JWTは生成されただけでは役に立ちません。クライアント(通常はブラウザ)とサーバー間でやり取りされる必要があります。その一般的な方法の一つがCookieを利用することです。

Cookieの基本:Webサイトがあなたを覚えている仕組み

Cookieは、サーバーから送信され、ブラウザに保存される小さなテキストデータです。ブラウザは、同じサーバーへの後続のリクエスト時に、保存されているCookieを自動的に送信します。これにより、HTTPのステートレス性を補い、サーバーはユーザーの状態(例: ログインしているか、カートに何が入っているか)を維持できます。

JWTとCookieはどう連携する? (Cookieへの格納)

サーバーは認証成功時に生成したJWTを、Set-Cookie HTTPヘッダーを使ってブラウザに送信します。ブラウザはそのJWTをCookieとして保存し、以降のリクエストで自動的に Cookie ヘッダーに含めてサーバーに送信します。サーバーは受け取ったCookieからJWTを取り出し、署名を検証してユーザーを認証・認可します。

HTTP/1.1 200 OK
Set-Cookie: accessToken=eyJhbGciOiJIUzI1NiIsInR5cCI6IkpXVCJ9.eyJzdWIiOiIxMjM0NTY3ODkwIiwibmFtZSI6IkpvaG4gRG9lIiwiaWF0IjoxNTE2MjM5MDIyfQ.SflKxwRJSMeKKF2QT4fwpMeJf36POk6yJV_adQssw5c; HttpOnly; Secure; SameSite=Lax
Content-Type: application/json
...

Cookieのセキュリティ属性:HttpOnly, Secure, SameSiteで防御力UP

JWTをCookieに保存する場合、以下の属性を設定することが強く推奨されます。これらはクロスサイトスクリプティング (XSS) やクロスサイトリクエストフォージェリ (CSRF) といった攻撃から保護するのに役立ちます。

  • HttpOnly: この属性が付いたCookieは、JavaScriptの document.cookie APIからアクセスできなくなります。これにより、XSS攻撃によってCookie(JWT)が盗まれるリスクを大幅に軽減できます。認証情報を格納するCookieには必須の設定です。

> やること: 練習用の文章によると、HttpOnly属性が付いたCookieは何からアクセスできなくなりますか。

> 用意された情報:
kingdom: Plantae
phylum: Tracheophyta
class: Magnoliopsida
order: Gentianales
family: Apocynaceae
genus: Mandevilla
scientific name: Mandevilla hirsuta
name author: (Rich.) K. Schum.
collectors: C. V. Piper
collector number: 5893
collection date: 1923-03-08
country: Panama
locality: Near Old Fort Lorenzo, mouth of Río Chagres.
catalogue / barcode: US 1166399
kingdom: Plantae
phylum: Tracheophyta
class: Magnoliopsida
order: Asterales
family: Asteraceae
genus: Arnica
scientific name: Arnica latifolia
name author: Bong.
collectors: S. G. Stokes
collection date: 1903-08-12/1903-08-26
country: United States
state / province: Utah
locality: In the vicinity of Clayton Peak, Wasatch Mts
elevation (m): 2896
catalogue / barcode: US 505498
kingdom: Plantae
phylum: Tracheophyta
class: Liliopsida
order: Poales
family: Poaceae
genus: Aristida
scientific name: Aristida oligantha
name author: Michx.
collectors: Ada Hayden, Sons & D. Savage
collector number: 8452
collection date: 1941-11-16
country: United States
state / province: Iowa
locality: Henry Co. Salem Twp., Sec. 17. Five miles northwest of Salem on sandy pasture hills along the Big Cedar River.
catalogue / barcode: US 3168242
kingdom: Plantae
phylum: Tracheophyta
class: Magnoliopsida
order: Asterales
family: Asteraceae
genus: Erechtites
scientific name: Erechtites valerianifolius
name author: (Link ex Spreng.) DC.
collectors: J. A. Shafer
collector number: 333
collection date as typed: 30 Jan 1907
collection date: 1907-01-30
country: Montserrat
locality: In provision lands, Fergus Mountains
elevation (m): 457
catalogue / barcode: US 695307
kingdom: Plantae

> 答える欄: JavaScriptの document.cookie APIからアクセスできなくなります。